WORK ORDER
Each entry should be repeated exactly. Its pictures should not be.

MATERIAL SHOWN
-.-.-
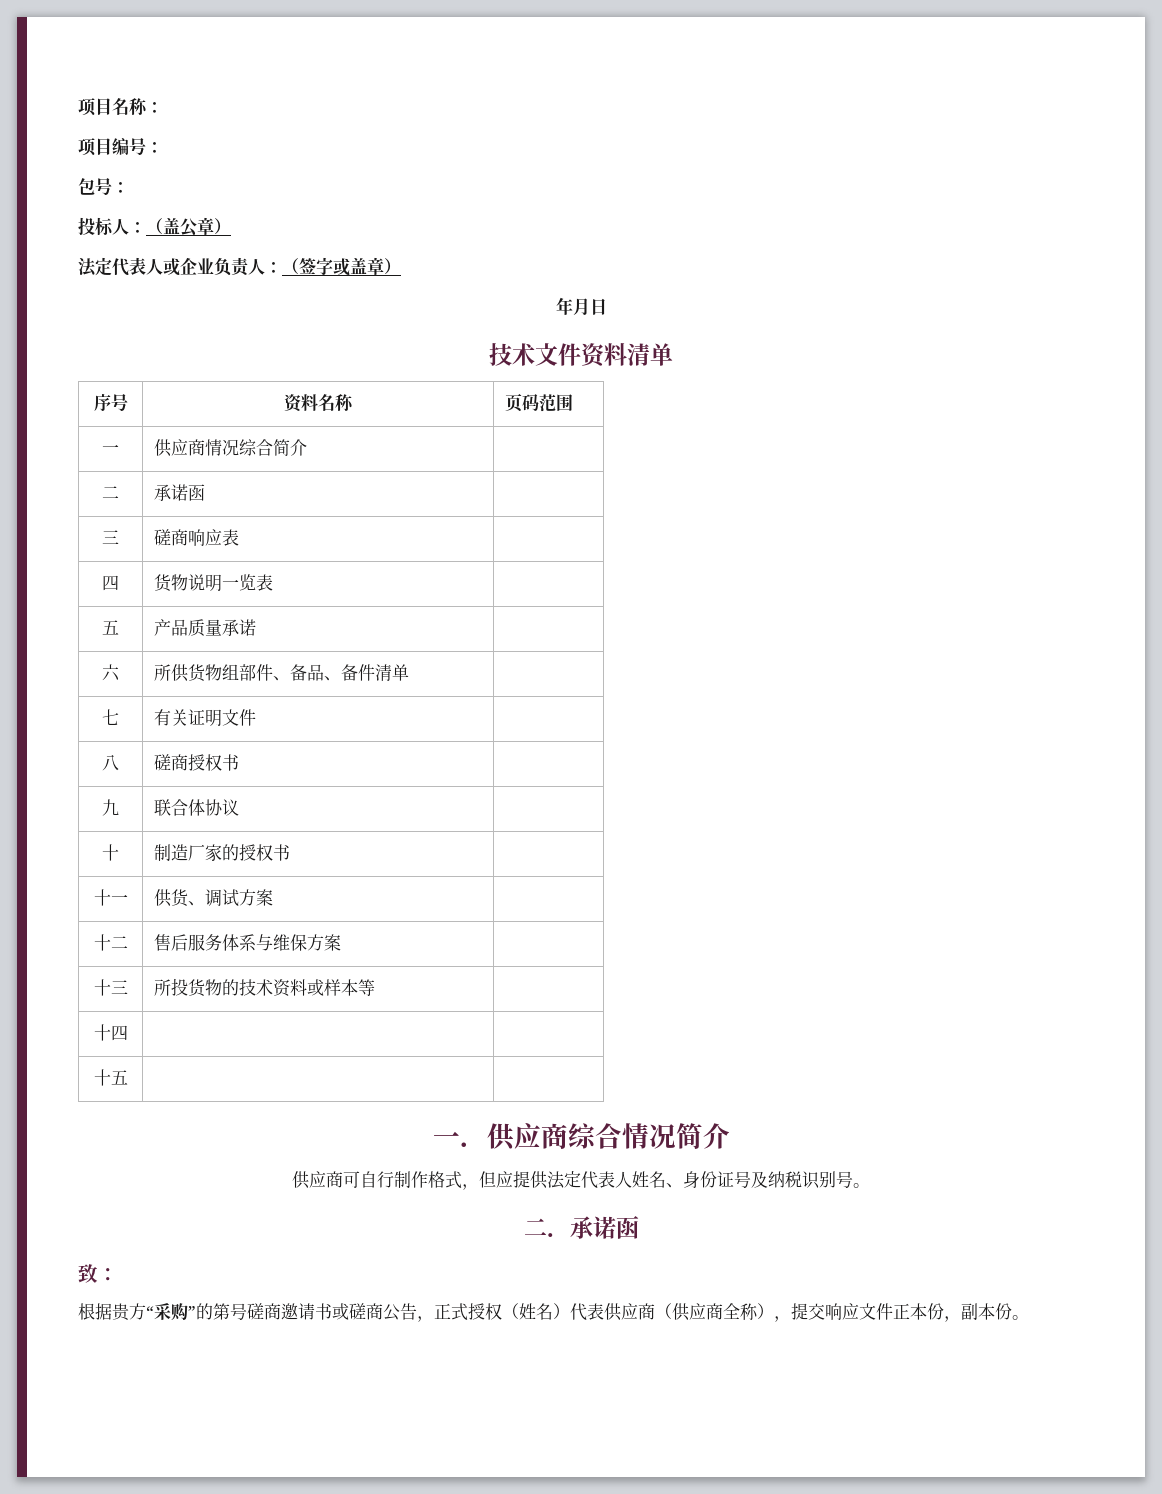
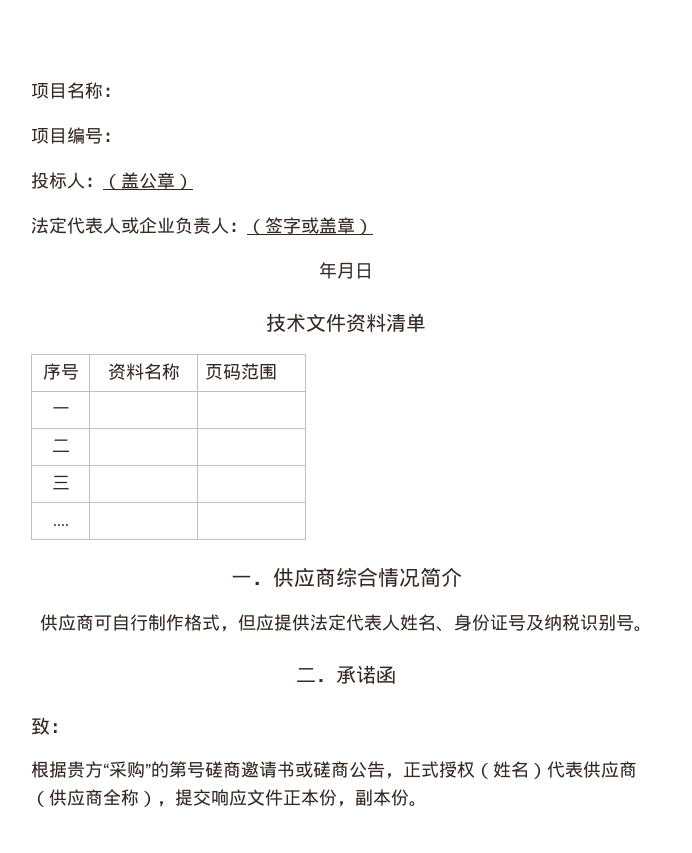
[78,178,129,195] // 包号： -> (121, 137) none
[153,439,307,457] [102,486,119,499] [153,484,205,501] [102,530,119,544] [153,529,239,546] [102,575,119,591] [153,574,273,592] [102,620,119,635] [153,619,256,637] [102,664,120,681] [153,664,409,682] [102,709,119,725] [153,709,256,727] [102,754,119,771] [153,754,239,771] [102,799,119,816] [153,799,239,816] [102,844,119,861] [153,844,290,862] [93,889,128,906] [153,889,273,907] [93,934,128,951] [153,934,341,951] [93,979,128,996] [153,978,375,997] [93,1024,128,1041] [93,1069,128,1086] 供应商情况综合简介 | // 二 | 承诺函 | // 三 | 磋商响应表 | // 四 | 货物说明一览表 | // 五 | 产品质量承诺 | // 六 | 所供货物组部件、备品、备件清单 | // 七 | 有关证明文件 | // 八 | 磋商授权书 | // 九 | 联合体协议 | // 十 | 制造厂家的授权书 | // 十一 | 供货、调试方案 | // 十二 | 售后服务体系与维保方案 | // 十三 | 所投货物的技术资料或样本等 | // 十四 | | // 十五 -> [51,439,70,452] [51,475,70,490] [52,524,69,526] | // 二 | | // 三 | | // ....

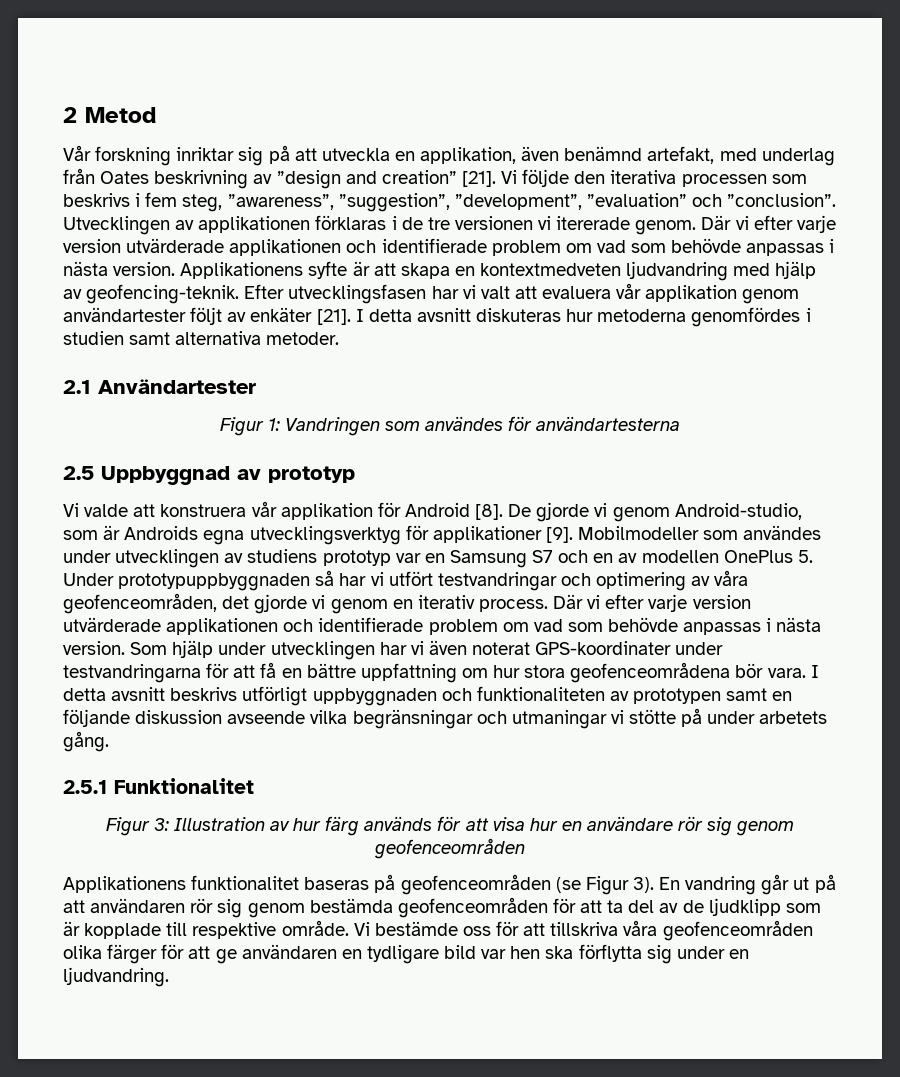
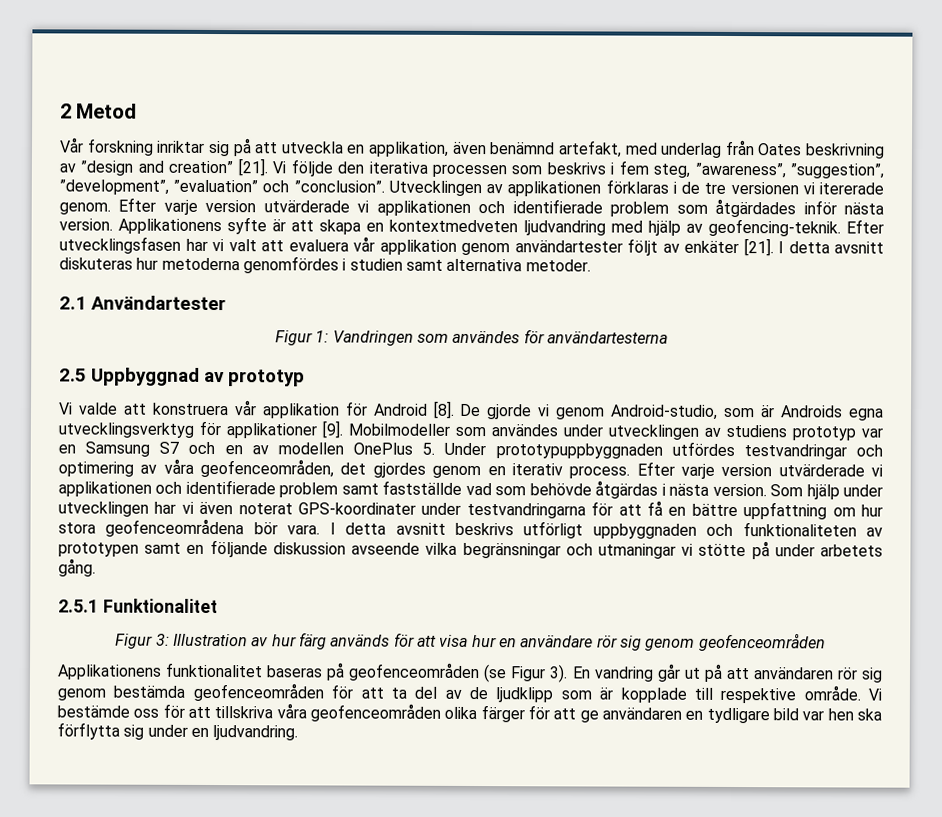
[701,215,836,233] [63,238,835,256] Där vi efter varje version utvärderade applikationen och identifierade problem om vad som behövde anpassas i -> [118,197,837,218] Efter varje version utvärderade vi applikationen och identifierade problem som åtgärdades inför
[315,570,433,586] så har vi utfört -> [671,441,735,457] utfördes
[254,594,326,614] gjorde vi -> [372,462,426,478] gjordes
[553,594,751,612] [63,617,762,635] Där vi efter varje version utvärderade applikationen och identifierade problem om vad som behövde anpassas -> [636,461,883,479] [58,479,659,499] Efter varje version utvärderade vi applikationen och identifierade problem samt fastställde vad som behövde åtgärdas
-.-.-
ANSWER SECTION
[78,178,129,195] // 包号： -> (121, 137) none
[153,439,307,457] [102,486,119,499] [153,484,205,501] [102,530,119,544] [153,529,239,546] [102,575,119,591] [153,574,273,592] [102,620,119,635] [153,619,256,637] [102,664,120,681] [153,664,409,682] [102,709,119,725] [153,709,256,727] [102,754,119,771] [153,754,239,771] [102,799,119,816] [153,799,239,816] [102,844,119,861] [153,844,290,862] [93,889,128,906] [153,889,273,907] [93,934,128,951] [153,934,341,951] [93,979,128,996] [153,978,375,997] [93,1024,128,1041] [93,1069,128,1086] 供应商情况综合简介 | // 二 | 承诺函 | // 三 | 磋商响应表 | // 四 | 货物说明一览表 | // 五 | 产品质量承诺 | // 六 | 所供货物组部件、备品、备件清单 | // 七 | 有关证明文件 | // 八 | 磋商授权书 | // 九 | 联合体协议 | // 十 | 制造厂家的授权书 | // 十一 | 供货、调试方案 | // 十二 | 售后服务体系与维保方案 | // 十三 | 所投货物的技术资料或样本等 | // 十四 | | // 十五 -> [51,439,70,452] [51,475,70,490] [52,524,69,526] | // 二 | | // 三 | | // ....

[701,215,836,233] [63,238,835,256] Där vi efter varje version utvärderade applikationen och identifierade problem om vad som behövde anpassas i -> [118,197,837,218] Efter varje version utvärderade vi applikationen och identifierade problem som åtgärdades inför
[315,570,433,586] så har vi utfört -> [671,441,735,457] utfördes
[254,594,326,614] gjorde vi -> [372,462,426,478] gjordes
[553,594,751,612] [63,617,762,635] Där vi efter varje version utvärderade applikationen och identifierade problem om vad som behövde anpassas -> [636,461,883,479] [58,479,659,499] Efter varje version utvärderade vi applikationen och identifierade problem samt fastställde vad som behövde åtgärdas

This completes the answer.